Thursday, May 20, 2010

The pro-choice plan to 'reduce the need for abortion'

Pro-choice advocates frequently say they want to "reduce the number of abortions," and that this can be accomplished not by enacting actual legal restrictions (however modest), but by implementing liberal policy ideas such as government-run health care, an enlarged welfare state, comprehensive sex education in schools and greater availability of contraception. Traditional pro-life legislation should be abandoned in favor of this new agenda, which will lessen the "need" for abortion and address the "underlying causes."

There are two problems here. One is an empirical, factual problem: Research shows clearly that standard pro-life legislation (legal restrictions, bans on taxpayer funded abortion, informed consent laws, parental notification requirementssignificantly reduces the number of abortions, while the impact of the pro-choice politician's preferred policies (over-the-counter emergency contraception, welfare spending, etc.) on abortion rates is dubious at best. Some argue that such policies actually work to increase the number of abortions, at least in the long term. (To be clear, MCCL takes no position on issues like sex ed and contraception.)

So if we really want to reduce abortions, as pro-choice politicians like Tom Horner and President Barack Obama claim, then pro-life legislation -- the kind supported by MCCL and National Right to Life -- is the way to go.

Second, there's a philosophical problem with this approach. As Francis Beckwith writes in a recent essay:
While pro-life activists have worked tirelessly over the years to reduce the number of abortions, a numerical reduction is not the point of their activism. The point is that all members of the human community, including the unborn, are entitled to the protection of the laws. "Reducing the number of abortions" could occur in a regime in which this principle of justice is denied, and that is the regime that President Obama wants to preserve and extend.

This is a regime in which the continued existence of the unborn is always at the absolute discretion of those who possess the power to decide to kill them or let them live. Reducing the number of these discretionary acts of killing simply by trying to pacify and/or accommodate the needs of individuals who otherwise would procure or encourage abortion only reinforces the idea that the unborn are subhuman creatures whose value depends exclusively on someone else's wanting them or deciding that they are worthy of being permitted to live.

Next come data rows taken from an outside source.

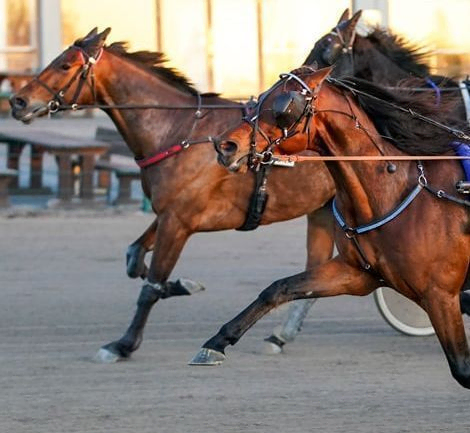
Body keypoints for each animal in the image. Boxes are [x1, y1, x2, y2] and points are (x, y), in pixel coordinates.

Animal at [9, 27, 336, 362]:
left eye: (64, 65)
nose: (18, 101)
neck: (178, 131)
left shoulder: (178, 221)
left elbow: (150, 286)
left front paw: (124, 343)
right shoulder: (167, 213)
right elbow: (135, 258)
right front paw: (182, 285)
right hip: (323, 209)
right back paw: (280, 335)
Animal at [199, 68, 470, 388]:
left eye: (283, 107)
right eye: (262, 97)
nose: (225, 146)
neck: (393, 190)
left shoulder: (440, 294)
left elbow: (463, 368)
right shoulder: (357, 274)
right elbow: (279, 288)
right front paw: (216, 343)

So, in theory at least, there could be fewer abortions while the culture and the law become increasingly unjust.

Consider this illustration. Imagine two men in nineteenth-century America having a discussion about reducing the number of slaves. One man says he is not interested in giving slaves full citizenship, but he would like to see a reduction in the number of people brought to this country to be slaves. The other man says that he, too, wants to reduce the number of slaves, but he proposes to do it by freeing the slaves and giving them the full citizenship to which they are entitled as a matter of natural justice.

Which man is really "against slavery" in a principled sense? The first wants to reduce the number of slaves, but only while retaining a regime of law that treats an entire class of human beings as subhuman property. The second believes that the juridical infrastructure should be changed to reflect the moral truth that slaves are human beings made in the image of God, who by being held in bondage are denied their fundamental rights.

Just as calling for a reduction in the number of slaves is not the same as believing that slaves are full members of the human community, so, too, calling for a reduction in the number of abortions is not the same as believing that unborn babies are full members of the human family—regardless of their size, level of development, environment, or dependency.
It would seem strange to focus on reducing the "need" for a man to abuse his wife, or to merely address the "root causes" of abuse (e.g., psychological issues) while keeping the practice legal. It is equally strange to talk that way about abortion if abortion is, indeed, the unjust killing of an innocent human being. Basic justice demands protection by law for every segment of the human family.

So it seems that legal restrictions are necessary both to save lives from abortion and because the pro-life position entails that unborn human beings be protected by law as a matter of basic justice.

Now, what about those who do not take the pro-life position? It makes sense that they would reject pro-life legislative efforts to restrict abortion. But why do they still want to "reduce the number of abortions" if abortion is morally unproblematic? I think, ironically, the only good reason to want to reduce abortions (namely, that abortion unjustly kills innocent human beings) is also the reason we ought to enact legal restrictions, and why the pro-choice alternative discussed above (liberal policy ideas) is wholly unsatisfactory.